Collect all lines from the listing that include the string "Karran".

+--

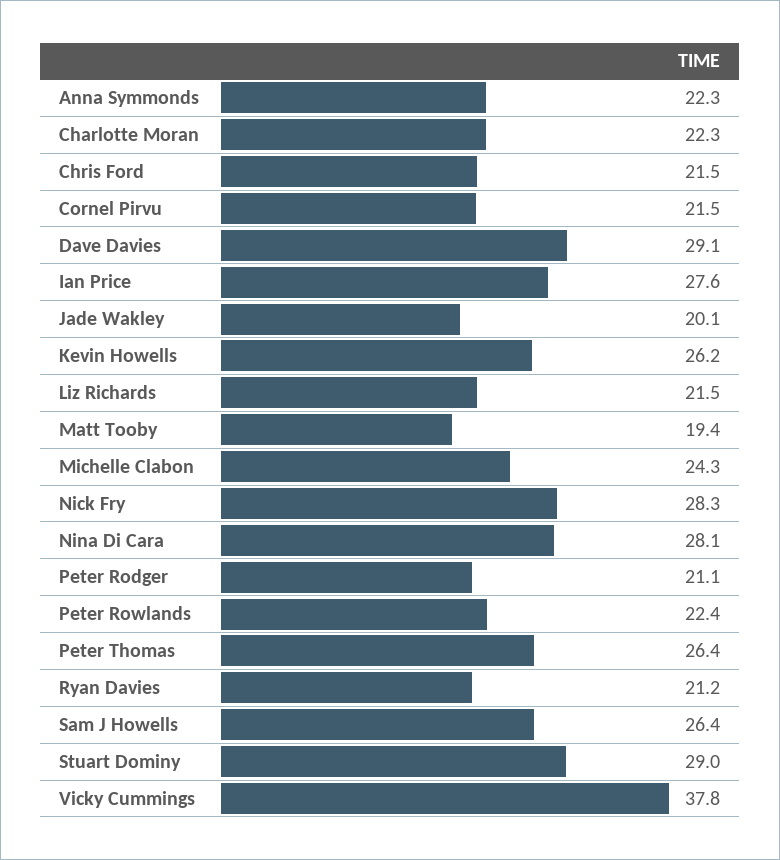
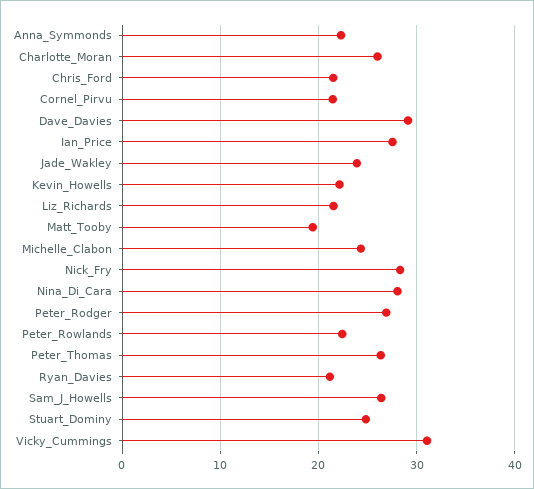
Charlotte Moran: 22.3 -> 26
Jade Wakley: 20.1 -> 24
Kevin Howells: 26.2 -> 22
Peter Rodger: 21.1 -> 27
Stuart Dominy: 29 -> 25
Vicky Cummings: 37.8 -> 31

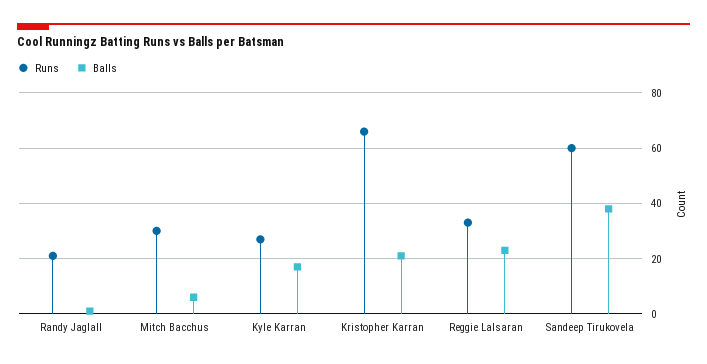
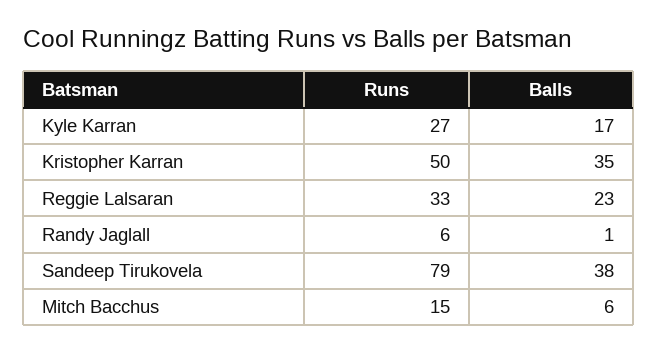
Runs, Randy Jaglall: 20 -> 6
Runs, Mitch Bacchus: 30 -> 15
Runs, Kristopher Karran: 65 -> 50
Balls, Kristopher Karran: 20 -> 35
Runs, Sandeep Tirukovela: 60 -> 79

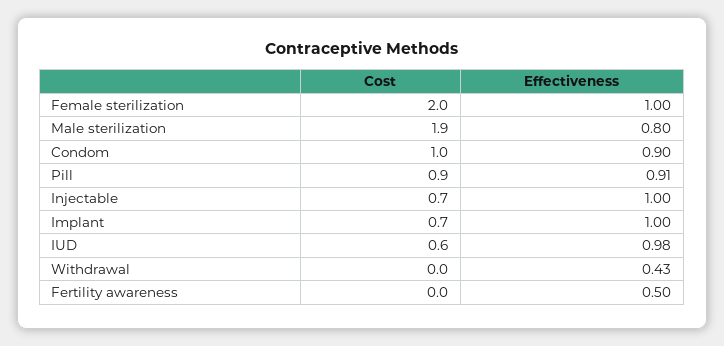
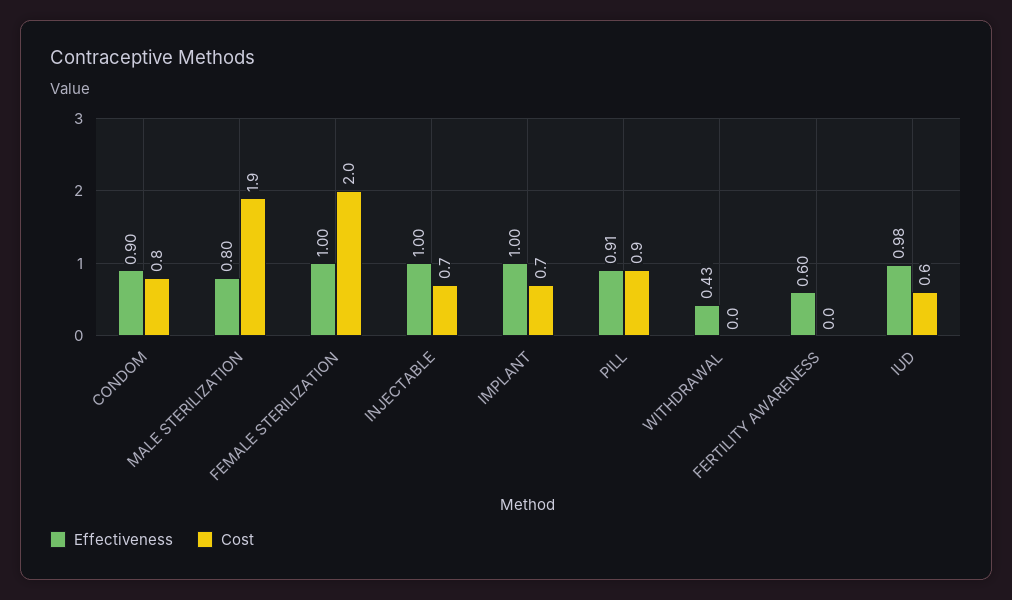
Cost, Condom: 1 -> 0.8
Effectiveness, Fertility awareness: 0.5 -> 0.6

+--

- [Worked solution]:
Runs, Kristopher Karran: 65 -> 50
Balls, Kristopher Karran: 20 -> 35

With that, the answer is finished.